The other seemed genuinely grieved by this display of haste. “Would
you care to step down into the basement, sir, and see the kind of
installations we put in? We have a few models on view and we can also show
you the apparatus that actually heats this office, and is heating it at the
present moment—identical, of course, with the type we shall he
supplying to you. I think you’ll admit, sir, that the temperature of
this room is just about what one would wish for.”

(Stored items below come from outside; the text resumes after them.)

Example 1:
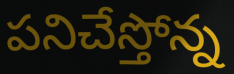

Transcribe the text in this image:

పనిచేస్తోన్న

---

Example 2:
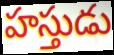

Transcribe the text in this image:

హస్తుడు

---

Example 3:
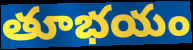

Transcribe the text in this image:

తూభయం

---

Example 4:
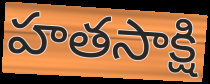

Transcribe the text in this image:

హతసాక్షి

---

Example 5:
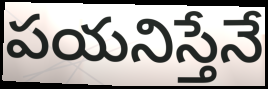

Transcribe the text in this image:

పయనిస్తేనే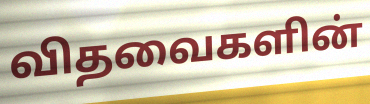
விதவைகளின்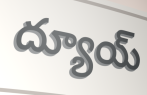
ద్యూయ్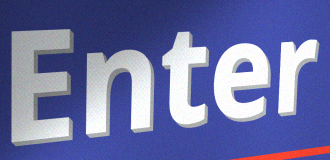
EnterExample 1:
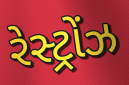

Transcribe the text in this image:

રેસ્ટ્રોંઝ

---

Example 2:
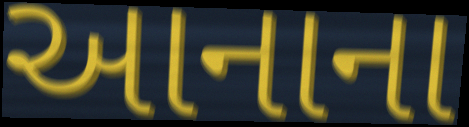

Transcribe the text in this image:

આનાના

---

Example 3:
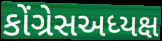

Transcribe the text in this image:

કોંગ્રેસઅધ્યક્ષ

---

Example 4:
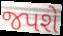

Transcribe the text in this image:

જપશે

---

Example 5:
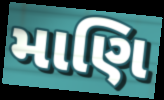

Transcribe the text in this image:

માણિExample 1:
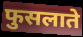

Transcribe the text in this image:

फुसलाते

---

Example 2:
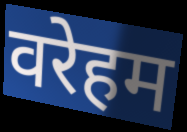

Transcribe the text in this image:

वरेहम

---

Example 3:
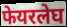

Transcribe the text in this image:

फेयरलेघ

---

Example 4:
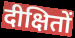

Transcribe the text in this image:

दीक्षितों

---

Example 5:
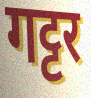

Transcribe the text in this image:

गट्टरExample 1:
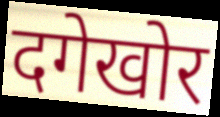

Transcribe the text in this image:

दगेखोर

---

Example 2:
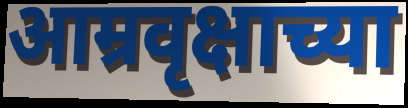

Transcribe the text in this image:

आम्रवृक्षाच्या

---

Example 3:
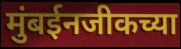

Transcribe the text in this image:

मुंबईनजीकच्या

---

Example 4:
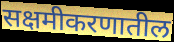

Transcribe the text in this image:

सक्षमीकरणातील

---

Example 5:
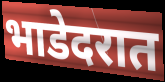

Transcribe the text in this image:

भाडेदरात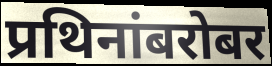
प्रथिनांबरोबरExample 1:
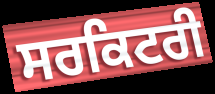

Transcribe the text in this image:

ਸਰਕਿਟਰੀ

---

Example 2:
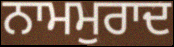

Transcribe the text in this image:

ਨਾਮਮੁਰਾਦ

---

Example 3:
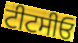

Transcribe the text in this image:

Too hot, Howat thought sleepily—far too hot; but he said: “Oh
yes, just about right.”
“We can regulate it, of course. A single turn of the knob—like
this—”
Howat watched him rather sadly. Was it merely professional, such
enthusiasm? Did the youth go home and dream about heating-apparatus? Did
heating-apparatus fill a ’niche in his soul? Howat felt: I wish at this
present moment I could believe in anything as fervently as this fellow seems
to believe in these pipes and radiators…
“Perhaps, sir, you would care to come down and
inspect—”
Howat rose and shook his head sombrely. “Well, no, I don’t
think I’ll bother, if you don’t mind. I—I have several
other appointments this afternoon, and not much time left for them. Your
apparatus, I have no doubt, will suit us admirably. I’d better be
getting along now.”
“Very good, sir. And when would it be convenient for us to send our
man up to Browdley?”
“Your man? Oh yes, about the pipes and things—yes—oh,
any time next week would do.”
“Very good, Mr. Freemantle. We will advise you definitely by
postcard. Good-bye, sir—very pleased indeed to have met you.”

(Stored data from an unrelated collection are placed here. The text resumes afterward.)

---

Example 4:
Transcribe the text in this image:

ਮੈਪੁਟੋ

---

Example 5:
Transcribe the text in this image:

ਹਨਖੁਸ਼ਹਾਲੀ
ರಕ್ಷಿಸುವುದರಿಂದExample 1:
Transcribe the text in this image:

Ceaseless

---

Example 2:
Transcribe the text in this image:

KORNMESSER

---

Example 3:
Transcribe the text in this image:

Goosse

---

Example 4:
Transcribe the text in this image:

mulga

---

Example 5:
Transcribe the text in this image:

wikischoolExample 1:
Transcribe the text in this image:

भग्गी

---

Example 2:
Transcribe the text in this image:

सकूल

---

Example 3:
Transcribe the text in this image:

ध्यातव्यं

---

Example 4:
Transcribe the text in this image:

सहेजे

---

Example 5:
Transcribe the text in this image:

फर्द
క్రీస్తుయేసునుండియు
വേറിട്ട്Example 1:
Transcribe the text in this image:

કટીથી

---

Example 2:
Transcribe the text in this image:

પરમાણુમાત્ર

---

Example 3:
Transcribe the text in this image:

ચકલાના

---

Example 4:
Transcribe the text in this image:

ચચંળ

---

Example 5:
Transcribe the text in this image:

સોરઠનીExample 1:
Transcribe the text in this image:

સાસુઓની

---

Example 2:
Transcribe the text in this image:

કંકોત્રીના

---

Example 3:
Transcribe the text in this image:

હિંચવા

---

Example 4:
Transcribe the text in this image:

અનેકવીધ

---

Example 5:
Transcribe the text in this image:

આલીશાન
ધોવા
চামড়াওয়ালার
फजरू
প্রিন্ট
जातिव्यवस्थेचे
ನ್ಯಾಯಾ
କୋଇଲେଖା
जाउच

And in another moment Howat was outside in the street again. It was nearly
half-past three.
He boarded a bus at the corner and rode past the Temple and Charing Cross
and up Regent Street. By that time it was ten minutes to four, and at Oxford
Circus he took to the pavements and began to thread his way diagonally into
that stately district almost equally consecrated to music and medicine. He
tried to think of the concert he might attend that evening, and of his more
immediate rendezvous at Charing Cross at half-past five; but he hardly
succeeded in either effort; a greater imminence was on him, a vertical
barrier of time beyond which even futurity seemed scarcely to exist. He knew
now that this interview with the specialist had been an unrealised background
of all his thoughts and emotions for weeks. He felt beyond panic just numb
with a secret, paralysing excitement of mind.